▶ OPDRACHT 1
Bewerk het fragment over flexwonen: geef de passage van "Omgeving net zo" tot en met "ook praktische hobbels." opnieuw weer en vervang daarin "flats" door "woontorens".

▶ DOCUMENTFRAGMENT
□ □ □
Omgeving net zo belangrijk als woning zelf

Voor de studie ‘Flexwonen’ voegen ontwerpers woningen toe of geven gebouwen een andere bestemming. In deze serie vertellen we over de ideeën op papier en de weg naar de praktijk. Vandaag staat Arnhem centraal, waar de oplossing voor woningtekorten en leefbaarheidsproblemen zowel eenvoudig als complex blijkt te zijn. De architect ziet drie mogelijkheden: op, onder en naast de huidige flats. De beleidsadviseur van de gemeente ontdekt en prijst de gunstige sociale gevolgen, maar ziet ook praktische hobbels.  

Stedenbouwkundige Tom van Tuijn pleit voor flexwonen als strategie bij groei. Zijn aanpak gaat verder dan snel containers neerzetten of romantici hun tiny houses gunnen. De volwassen variant van flexwonen noemt hij ‘geleidelijk wonen’ en die biedt volgens hem alleen maar voordelen, zeker op de lange termijn. 

Tom van Tuijn

Flexwoningen maken overal hun opmars en dat verdient aandacht. Die aandacht krijgen ze van stedenbouwkundige Tom van Tuijn. Hij ontdekte door onderzoek voor het College van Rijksadviseurs dat flexwoningen zoveel meer kunnen zijn dan een snelle, gemakkelijke oplossing voor een praktisch probleem. Hij ontwikkelde een eigen visie voor gemeenten die groeien en vertelt daar enthousiast over.
□ □ □
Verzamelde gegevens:
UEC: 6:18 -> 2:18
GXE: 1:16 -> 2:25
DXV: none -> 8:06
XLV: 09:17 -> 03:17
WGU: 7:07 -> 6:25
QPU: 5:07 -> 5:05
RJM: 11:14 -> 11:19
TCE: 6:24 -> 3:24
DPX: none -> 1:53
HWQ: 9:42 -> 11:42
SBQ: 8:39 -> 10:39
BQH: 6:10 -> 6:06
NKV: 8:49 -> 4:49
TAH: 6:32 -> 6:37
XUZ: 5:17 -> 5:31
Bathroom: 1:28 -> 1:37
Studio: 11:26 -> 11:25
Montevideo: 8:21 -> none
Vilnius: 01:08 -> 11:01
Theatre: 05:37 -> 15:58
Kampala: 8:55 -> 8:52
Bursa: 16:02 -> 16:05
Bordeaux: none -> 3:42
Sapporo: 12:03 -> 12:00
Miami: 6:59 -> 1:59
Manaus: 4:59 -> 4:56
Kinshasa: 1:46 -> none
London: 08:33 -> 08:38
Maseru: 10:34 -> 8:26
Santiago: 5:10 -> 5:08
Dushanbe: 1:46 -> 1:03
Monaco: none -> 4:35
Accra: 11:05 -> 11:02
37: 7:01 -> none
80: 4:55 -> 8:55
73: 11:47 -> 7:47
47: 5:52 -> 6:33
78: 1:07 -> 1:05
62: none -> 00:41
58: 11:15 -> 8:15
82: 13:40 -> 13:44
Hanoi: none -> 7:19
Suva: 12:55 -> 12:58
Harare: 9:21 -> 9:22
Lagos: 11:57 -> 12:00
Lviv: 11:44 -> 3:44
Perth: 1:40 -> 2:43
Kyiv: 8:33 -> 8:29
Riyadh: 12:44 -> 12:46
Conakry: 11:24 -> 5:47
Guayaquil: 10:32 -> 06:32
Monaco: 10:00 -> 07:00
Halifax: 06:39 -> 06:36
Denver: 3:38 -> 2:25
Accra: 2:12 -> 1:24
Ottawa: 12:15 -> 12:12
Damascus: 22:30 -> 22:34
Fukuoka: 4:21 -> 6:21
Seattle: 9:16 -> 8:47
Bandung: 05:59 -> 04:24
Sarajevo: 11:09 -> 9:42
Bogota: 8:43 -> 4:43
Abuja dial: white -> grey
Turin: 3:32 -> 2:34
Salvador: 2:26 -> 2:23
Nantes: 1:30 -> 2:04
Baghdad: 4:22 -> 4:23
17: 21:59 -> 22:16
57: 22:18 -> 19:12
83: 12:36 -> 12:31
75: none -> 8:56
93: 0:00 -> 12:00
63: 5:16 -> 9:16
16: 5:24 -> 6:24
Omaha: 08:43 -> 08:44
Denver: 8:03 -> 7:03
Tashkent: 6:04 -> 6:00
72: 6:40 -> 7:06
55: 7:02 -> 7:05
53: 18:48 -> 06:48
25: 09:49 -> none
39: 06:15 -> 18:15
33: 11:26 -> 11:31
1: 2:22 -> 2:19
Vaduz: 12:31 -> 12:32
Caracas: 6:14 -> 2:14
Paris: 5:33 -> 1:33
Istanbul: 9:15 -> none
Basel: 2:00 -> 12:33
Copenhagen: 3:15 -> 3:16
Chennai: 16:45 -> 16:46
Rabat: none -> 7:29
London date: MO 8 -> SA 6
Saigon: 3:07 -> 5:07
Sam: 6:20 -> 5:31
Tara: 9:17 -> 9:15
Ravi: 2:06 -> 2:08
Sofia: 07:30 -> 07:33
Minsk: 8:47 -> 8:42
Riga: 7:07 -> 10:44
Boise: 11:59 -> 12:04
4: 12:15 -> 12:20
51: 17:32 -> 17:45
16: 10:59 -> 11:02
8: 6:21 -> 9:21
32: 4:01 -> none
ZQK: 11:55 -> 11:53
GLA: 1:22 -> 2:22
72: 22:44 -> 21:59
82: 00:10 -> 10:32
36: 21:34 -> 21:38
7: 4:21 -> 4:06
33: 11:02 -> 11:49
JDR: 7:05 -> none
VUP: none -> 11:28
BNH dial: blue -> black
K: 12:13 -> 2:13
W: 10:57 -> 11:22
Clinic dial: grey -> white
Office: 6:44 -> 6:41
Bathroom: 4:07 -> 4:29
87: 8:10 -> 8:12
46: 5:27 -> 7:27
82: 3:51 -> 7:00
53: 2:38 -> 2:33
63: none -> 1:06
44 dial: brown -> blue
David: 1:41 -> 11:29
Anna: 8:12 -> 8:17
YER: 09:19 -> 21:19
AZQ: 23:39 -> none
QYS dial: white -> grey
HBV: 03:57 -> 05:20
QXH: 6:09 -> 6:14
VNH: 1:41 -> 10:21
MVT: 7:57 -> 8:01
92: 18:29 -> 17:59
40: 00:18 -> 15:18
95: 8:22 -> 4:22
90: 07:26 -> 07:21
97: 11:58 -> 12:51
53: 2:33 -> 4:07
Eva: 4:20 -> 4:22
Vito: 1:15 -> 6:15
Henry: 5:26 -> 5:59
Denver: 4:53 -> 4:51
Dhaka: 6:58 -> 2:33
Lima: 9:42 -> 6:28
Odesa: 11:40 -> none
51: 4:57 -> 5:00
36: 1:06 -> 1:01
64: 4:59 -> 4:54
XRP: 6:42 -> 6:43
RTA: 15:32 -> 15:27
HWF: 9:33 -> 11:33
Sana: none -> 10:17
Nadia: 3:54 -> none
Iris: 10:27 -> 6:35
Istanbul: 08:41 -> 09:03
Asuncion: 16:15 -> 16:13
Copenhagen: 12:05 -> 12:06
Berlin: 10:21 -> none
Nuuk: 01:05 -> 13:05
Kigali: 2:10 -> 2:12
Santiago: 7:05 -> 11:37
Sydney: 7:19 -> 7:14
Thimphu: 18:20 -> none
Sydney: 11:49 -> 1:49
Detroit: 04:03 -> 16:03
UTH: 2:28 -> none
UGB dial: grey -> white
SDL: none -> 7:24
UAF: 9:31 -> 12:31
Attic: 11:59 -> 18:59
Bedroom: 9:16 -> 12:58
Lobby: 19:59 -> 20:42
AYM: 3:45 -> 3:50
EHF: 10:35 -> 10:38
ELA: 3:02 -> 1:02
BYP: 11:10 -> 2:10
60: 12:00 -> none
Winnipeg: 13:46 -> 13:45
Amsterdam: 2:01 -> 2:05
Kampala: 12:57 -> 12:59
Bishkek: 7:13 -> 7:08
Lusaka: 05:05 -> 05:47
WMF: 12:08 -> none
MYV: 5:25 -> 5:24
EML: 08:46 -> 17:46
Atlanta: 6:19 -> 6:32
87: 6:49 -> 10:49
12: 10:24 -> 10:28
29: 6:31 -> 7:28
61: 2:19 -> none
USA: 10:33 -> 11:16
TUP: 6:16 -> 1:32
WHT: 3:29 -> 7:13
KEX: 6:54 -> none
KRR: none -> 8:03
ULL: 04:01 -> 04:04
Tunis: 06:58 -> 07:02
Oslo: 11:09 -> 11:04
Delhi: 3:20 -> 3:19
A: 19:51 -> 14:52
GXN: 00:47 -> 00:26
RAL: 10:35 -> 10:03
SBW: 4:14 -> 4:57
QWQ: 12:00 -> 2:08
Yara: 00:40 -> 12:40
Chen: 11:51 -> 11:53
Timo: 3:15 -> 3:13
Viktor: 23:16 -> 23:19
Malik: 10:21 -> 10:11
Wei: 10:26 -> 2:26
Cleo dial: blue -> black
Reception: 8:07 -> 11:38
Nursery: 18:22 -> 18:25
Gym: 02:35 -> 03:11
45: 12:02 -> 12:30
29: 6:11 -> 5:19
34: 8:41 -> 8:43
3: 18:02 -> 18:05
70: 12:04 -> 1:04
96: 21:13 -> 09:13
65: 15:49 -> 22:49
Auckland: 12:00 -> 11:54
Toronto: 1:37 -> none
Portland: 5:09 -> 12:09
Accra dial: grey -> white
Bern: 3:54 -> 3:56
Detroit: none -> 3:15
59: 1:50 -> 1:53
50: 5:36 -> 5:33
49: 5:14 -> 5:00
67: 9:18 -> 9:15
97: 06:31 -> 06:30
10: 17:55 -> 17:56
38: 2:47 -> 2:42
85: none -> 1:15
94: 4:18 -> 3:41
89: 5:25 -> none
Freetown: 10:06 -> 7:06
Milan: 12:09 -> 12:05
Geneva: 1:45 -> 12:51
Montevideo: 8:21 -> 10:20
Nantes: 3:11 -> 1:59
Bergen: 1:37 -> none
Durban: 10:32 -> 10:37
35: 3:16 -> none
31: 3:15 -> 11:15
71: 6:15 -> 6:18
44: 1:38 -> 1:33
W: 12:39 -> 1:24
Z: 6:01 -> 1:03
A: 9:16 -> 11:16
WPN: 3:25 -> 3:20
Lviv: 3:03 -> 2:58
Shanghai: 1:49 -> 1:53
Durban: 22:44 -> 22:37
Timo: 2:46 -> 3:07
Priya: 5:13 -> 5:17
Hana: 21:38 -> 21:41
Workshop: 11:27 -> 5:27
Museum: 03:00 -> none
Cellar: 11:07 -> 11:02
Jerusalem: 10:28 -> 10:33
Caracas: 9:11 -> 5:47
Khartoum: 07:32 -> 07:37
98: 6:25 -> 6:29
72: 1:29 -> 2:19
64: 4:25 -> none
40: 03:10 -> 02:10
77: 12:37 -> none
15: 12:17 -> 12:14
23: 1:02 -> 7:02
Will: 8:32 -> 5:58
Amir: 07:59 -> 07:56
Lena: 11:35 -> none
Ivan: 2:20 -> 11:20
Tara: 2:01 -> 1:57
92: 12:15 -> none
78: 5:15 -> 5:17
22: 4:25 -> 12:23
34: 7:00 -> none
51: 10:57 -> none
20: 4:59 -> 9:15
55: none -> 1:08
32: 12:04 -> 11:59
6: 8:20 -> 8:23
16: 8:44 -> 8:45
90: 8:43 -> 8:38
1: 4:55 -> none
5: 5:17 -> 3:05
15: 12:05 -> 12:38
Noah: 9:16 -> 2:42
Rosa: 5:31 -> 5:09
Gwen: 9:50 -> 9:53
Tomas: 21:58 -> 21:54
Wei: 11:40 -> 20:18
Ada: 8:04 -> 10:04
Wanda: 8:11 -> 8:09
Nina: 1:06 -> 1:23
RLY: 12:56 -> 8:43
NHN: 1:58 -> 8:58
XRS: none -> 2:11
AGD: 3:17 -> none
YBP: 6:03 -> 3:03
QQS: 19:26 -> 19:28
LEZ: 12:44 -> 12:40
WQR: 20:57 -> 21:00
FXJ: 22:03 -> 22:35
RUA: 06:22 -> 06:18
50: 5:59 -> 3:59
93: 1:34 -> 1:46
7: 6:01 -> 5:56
□ □ □
▶ OPDRACHT 2
Schrijf uit de lijst de regels letterlijk over, vanaf het begin van de lijst tot en met de regel met "London: 08:33 -> 08:38".

▶ RESULTAAT OEFENING 1
Omgeving net zo belangrijk als woning zelf

Voor de studie ‘Flexwonen’ voegen ontwerpers woningen toe of geven gebouwen een andere bestemming. In deze serie vertellen we over de ideeën op papier en de weg naar de praktijk. Vandaag staat Arnhem centraal, waar de oplossing voor woningtekorten en leefbaarheidsproblemen zowel eenvoudig als complex blijkt te zijn. De architect ziet drie mogelijkheden: op, onder en naast de huidige woontorens. De beleidsadviseur van de gemeente ontdekt en prijst de gunstige sociale gevolgen, maar ziet ook praktische hobbels.

▶ RESULTAAT OEFENING 2
UEC: 6:18 -> 2:18
GXE: 1:16 -> 2:25
DXV: none -> 8:06
XLV: 09:17 -> 03:17
WGU: 7:07 -> 6:25
QPU: 5:07 -> 5:05
RJM: 11:14 -> 11:19
TCE: 6:24 -> 3:24
DPX: none -> 1:53
HWQ: 9:42 -> 11:42
SBQ: 8:39 -> 10:39
BQH: 6:10 -> 6:06
NKV: 8:49 -> 4:49
TAH: 6:32 -> 6:37
XUZ: 5:17 -> 5:31
Bathroom: 1:28 -> 1:37
Studio: 11:26 -> 11:25
Montevideo: 8:21 -> none
Vilnius: 01:08 -> 11:01
Theatre: 05:37 -> 15:58
Kampala: 8:55 -> 8:52
Bursa: 16:02 -> 16:05
Bordeaux: none -> 3:42
Sapporo: 12:03 -> 12:00
Miami: 6:59 -> 1:59
Manaus: 4:59 -> 4:56
Kinshasa: 1:46 -> none
London: 08:33 -> 08:38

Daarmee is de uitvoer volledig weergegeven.